I have a 2011 kia forte koup ex 2.0 6 speed manual transmission car what is the volumetric efficiency for it

## Thomas

Another question is, we know that perfect combustion for fuel like gasoline is having 14.7kg air against 1kg gasoline , on the other hand, a 2 L car @4000rpm will need 4000 litre of air per minute (2 x (4000/2) and 540/000 l ( about 600kg) per hour. So, a 2l car which consumes 4.5 L of gasoline, it requir around 67kg air, while we see air consumption is different, so engine runs lean, keep in mind that , our calculation is based perfect cylinder filling, while in reality does not happen, so runs more lean. If all these are correct, why tons of pollution we face everyday????pls help me to get out of this.Thanks.

## Anthony Stark

When you say “lean” is just looking at the numbers. In reality, inside the cylinders, you don’t know what’s happening. There are a number of causes which determines incomplete combustion and hence air pollution. Have a look at this article:

https://x-engineer.org/automotive-engineering/internal-combustion-engines/performance/effects-of-vehicle-pollution-on-human-health/

It gives an overview of the factors which contribute to incomplete combustion.

## Thomas

Thanks Anthony

air volume is important for what? Air volume is useful and important Per se or its stored oxygen? As we know, the more air, the more power, because more fuel can burn, so our intention of absorbing more air, is reaching more oxygen? Or no, the volume itself is required and can provide us power “indirectly” by its mass?

Thanks

## Anthony Stark

Hi Thomas,

What is important is oxygen, not the actual air. The reason is that oxygen makes combustion possible. For example air contains also nitrogen, which is not needed because leads to the formation of nitrogen oxides (NOx). The more air you have in the cylinder, the more oxygen, the more fuel you can burn, the higher the pressure, the higher the torque, the higher the power.

## Thomas

Good explanation.

But Have some questions which may not be sooo relevant, As we know 1 litre of gasoline has about 9kw of energy, now questions are:

1- as SI engines have 25~30% efficiency, it means what it gains is 1.8~2 kw of that 9kw?? Apart from losses.
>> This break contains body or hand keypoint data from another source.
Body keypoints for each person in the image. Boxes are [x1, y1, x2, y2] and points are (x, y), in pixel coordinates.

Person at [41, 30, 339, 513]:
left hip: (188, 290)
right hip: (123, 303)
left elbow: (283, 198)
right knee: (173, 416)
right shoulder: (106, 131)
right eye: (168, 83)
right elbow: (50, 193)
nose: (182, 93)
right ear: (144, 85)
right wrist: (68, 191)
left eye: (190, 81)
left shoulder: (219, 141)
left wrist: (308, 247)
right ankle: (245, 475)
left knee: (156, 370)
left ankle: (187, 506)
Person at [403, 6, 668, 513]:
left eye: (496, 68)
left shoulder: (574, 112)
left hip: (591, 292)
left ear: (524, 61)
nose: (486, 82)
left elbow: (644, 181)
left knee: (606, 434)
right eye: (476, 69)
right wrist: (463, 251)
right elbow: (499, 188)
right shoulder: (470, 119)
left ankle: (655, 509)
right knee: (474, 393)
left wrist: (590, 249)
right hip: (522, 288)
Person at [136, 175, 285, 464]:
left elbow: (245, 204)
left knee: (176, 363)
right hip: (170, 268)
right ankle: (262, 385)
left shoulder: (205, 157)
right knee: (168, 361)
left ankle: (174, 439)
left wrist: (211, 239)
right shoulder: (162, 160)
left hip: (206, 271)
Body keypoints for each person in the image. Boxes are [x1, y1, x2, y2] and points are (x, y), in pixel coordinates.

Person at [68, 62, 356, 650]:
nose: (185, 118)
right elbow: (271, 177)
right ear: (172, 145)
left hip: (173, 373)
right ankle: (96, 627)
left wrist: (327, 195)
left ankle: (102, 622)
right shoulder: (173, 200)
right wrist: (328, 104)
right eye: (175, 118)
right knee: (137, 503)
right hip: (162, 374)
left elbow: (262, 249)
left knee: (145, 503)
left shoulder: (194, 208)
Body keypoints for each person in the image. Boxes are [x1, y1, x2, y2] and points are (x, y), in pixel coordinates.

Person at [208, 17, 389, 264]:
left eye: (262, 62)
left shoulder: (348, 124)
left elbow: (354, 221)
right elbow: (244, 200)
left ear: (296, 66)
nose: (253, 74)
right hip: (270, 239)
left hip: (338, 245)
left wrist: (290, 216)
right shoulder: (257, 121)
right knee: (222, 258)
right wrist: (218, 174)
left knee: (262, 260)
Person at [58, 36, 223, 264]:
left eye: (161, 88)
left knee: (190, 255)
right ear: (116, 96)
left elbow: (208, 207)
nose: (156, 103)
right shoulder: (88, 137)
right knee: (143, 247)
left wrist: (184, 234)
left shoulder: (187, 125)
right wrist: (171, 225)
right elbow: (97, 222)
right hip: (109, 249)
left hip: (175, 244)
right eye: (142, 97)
2- how theoretically is possible to get 100% efficiency or better to say , gaining that 9kw!!

3- fulll burning means obtaining that 9kw??

Regards

## Anthony Stark

Hi Thomas,

1. 25% efficiency means that if the theoretical power within the fuel is 100 kW, what you get at the crankshaft is 25 kW.
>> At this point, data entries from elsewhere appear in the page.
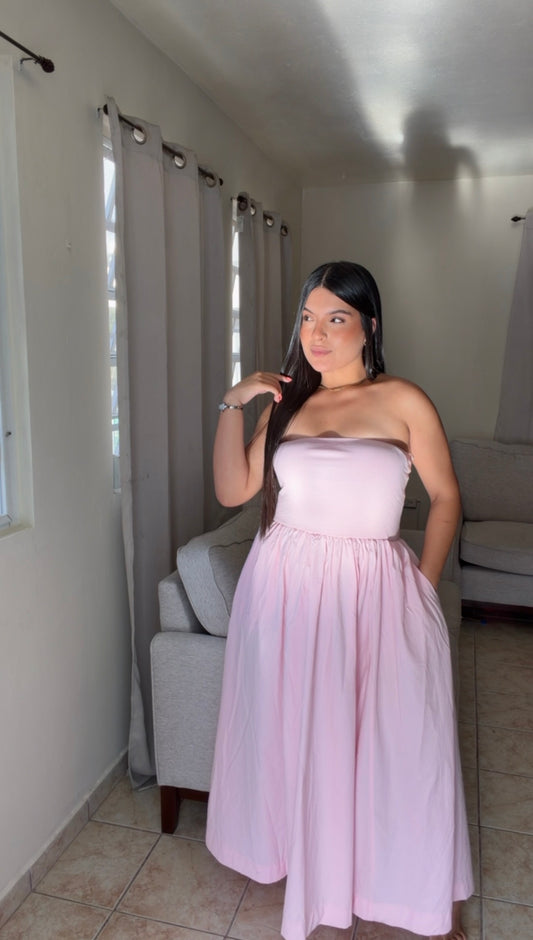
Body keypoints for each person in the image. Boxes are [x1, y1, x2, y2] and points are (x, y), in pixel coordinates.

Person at [206, 261, 473, 940]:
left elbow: (446, 497)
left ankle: (401, 886)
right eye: (307, 319)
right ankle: (306, 865)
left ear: (369, 326)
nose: (317, 335)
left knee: (395, 740)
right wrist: (234, 403)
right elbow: (233, 490)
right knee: (295, 730)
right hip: (284, 589)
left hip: (374, 590)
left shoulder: (403, 399)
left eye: (335, 318)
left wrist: (423, 585)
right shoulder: (288, 403)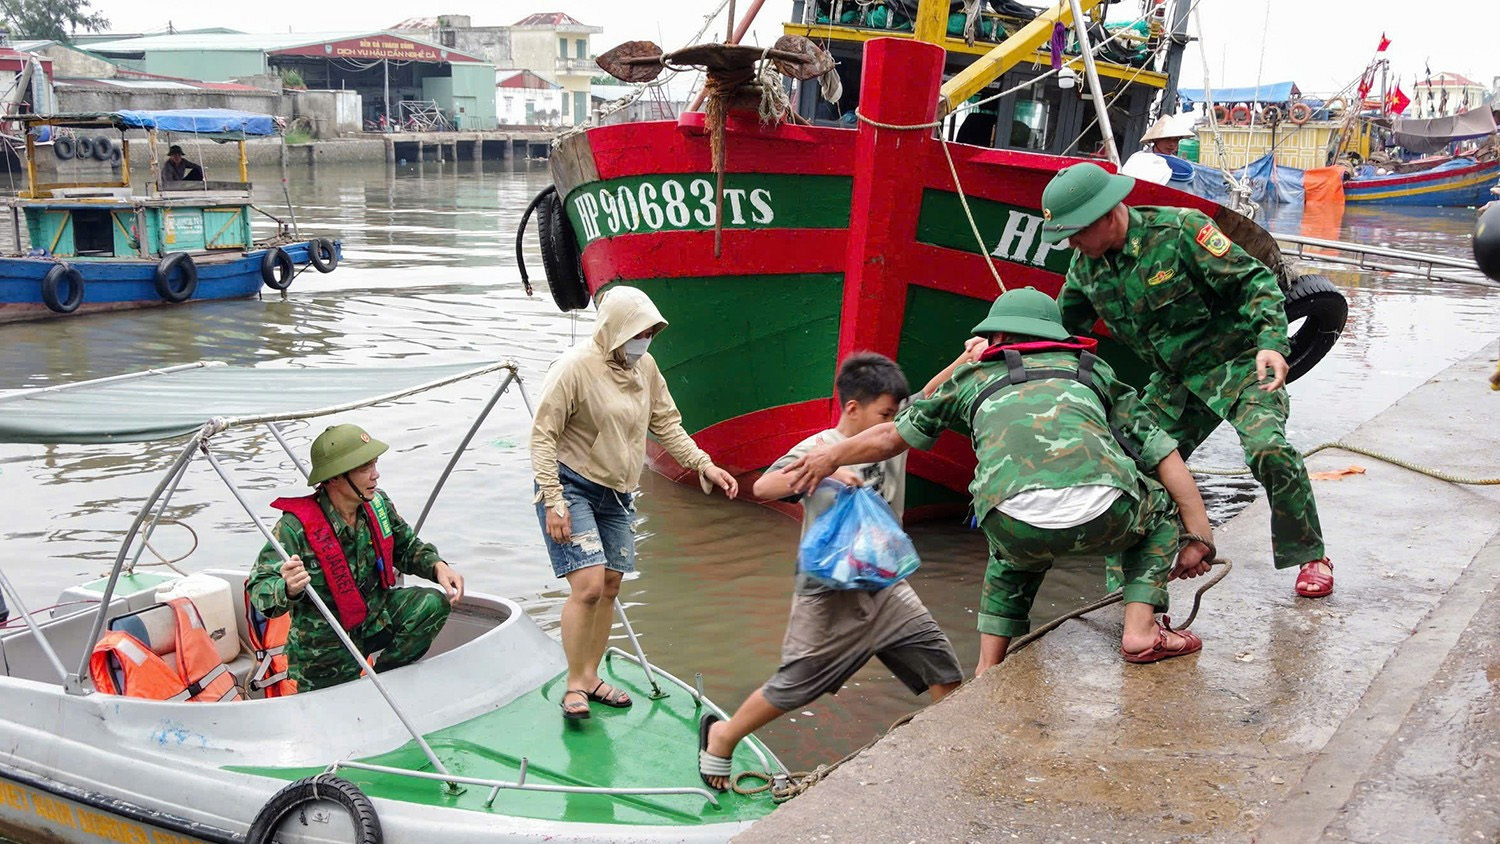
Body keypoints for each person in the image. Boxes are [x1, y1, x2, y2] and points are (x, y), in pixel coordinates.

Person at [783, 290, 1215, 676]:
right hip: (1107, 515)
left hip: (1014, 523)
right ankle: (1140, 631)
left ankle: (989, 666)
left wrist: (831, 453)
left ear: (996, 339)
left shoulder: (972, 378)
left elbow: (893, 435)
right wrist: (1199, 536)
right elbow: (1163, 454)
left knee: (1007, 542)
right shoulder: (1092, 369)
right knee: (1158, 507)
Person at [1041, 162, 1333, 597]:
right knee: (1131, 467)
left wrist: (1273, 341)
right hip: (1175, 382)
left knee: (1268, 449)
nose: (1072, 244)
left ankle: (1310, 554)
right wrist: (1003, 344)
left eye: (1076, 232)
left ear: (1106, 215)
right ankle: (1135, 583)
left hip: (1238, 365)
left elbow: (1254, 282)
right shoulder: (1087, 270)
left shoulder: (1180, 231)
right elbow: (1059, 329)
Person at [698, 352, 965, 792]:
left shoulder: (890, 437)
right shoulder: (817, 448)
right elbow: (763, 486)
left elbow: (927, 398)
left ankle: (945, 757)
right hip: (829, 593)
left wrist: (964, 360)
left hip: (886, 585)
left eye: (895, 416)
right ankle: (722, 736)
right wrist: (828, 472)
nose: (891, 423)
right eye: (884, 414)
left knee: (942, 667)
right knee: (795, 685)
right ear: (853, 408)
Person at [530, 286, 739, 721]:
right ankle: (573, 685)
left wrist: (705, 465)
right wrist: (554, 500)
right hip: (571, 485)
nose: (645, 340)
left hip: (618, 490)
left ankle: (590, 675)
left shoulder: (644, 367)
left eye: (651, 332)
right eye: (639, 332)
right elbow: (542, 436)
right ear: (616, 328)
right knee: (586, 587)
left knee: (610, 585)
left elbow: (667, 423)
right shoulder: (574, 368)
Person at [246, 424, 465, 692]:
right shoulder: (295, 528)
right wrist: (288, 588)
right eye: (365, 468)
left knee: (432, 604)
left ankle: (384, 682)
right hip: (326, 642)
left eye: (374, 464)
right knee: (332, 719)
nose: (375, 475)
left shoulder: (377, 505)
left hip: (376, 616)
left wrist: (437, 566)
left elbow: (405, 547)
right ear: (335, 478)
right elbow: (259, 588)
2. This is practical impossible since you’ll need to have 100% of the fuel burned and absolutely no heat transfer from the burning mixture to the engine block.
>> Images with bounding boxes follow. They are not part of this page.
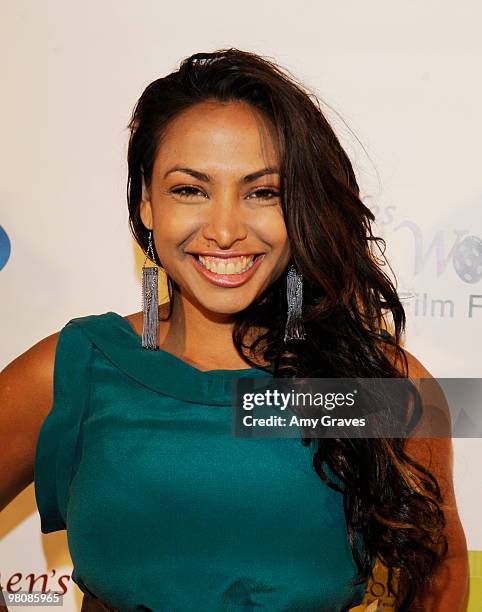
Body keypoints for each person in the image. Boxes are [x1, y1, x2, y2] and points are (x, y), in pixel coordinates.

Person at [0, 48, 468, 612]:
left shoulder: (375, 388)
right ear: (147, 203)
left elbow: (440, 568)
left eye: (262, 192)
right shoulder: (73, 371)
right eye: (189, 189)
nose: (225, 230)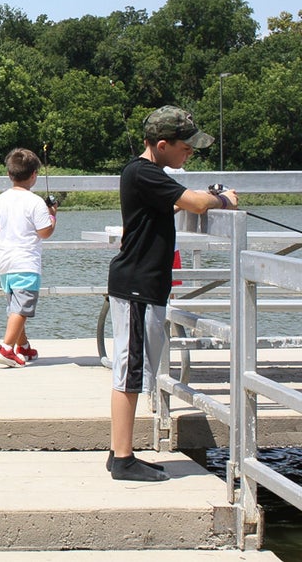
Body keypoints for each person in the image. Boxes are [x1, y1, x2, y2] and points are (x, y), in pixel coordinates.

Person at [106, 106, 238, 481]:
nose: (190, 153)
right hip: (136, 286)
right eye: (186, 146)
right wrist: (224, 199)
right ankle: (123, 459)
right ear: (162, 145)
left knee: (133, 368)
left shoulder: (151, 174)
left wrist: (207, 195)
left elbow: (185, 196)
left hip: (142, 285)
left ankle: (120, 451)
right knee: (130, 370)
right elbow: (195, 202)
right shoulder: (143, 172)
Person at [0, 147, 57, 368]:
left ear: (9, 174)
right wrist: (52, 215)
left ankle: (23, 346)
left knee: (15, 307)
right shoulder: (35, 202)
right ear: (35, 175)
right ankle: (7, 348)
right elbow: (45, 232)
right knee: (21, 308)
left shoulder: (1, 199)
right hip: (26, 262)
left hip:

3. only if there is no heat transfer to the engine block.

## Alok

it is a wonderful explanation- free from any jargon.

I wish to know if it is for any reason that equation 3 in denominator uses Vd instead of Vd+Vc as the air volume sucked in the engine.

## jeremie

I agree with flavio, air density decrease with low air temperature, strange !

## Anthony Stark

Air density increases with lower temperature. The reason is that the molecules have lower kinetic energy and they stay close to each other hence more molecules in the same volume => higher density.

## wilson

thanks a lot for the simplicity.

## Flávio Paoliello

We know that a higher air density is beneficial to volumetric efficiency of an engine, hence the use of intercooler. So I did not undersstand why air density appear in the denominetor of the volumetric eff formula. Thanks for explaining.

## Anthony Stark

The article explains step by step the final equation. Air density appears in the denominator because it’s used to calculate the intake air volume, see equation (4).

## Jordi

Thank god!

## Tim Edes

Excellent explanation…thank you !

## Ramniwas patidar

Very good sysmatic explanation in simple way. Thanks

## Fajrul

How to know the value of volumetric efficiency theoretically depends on engine speed (rpm)?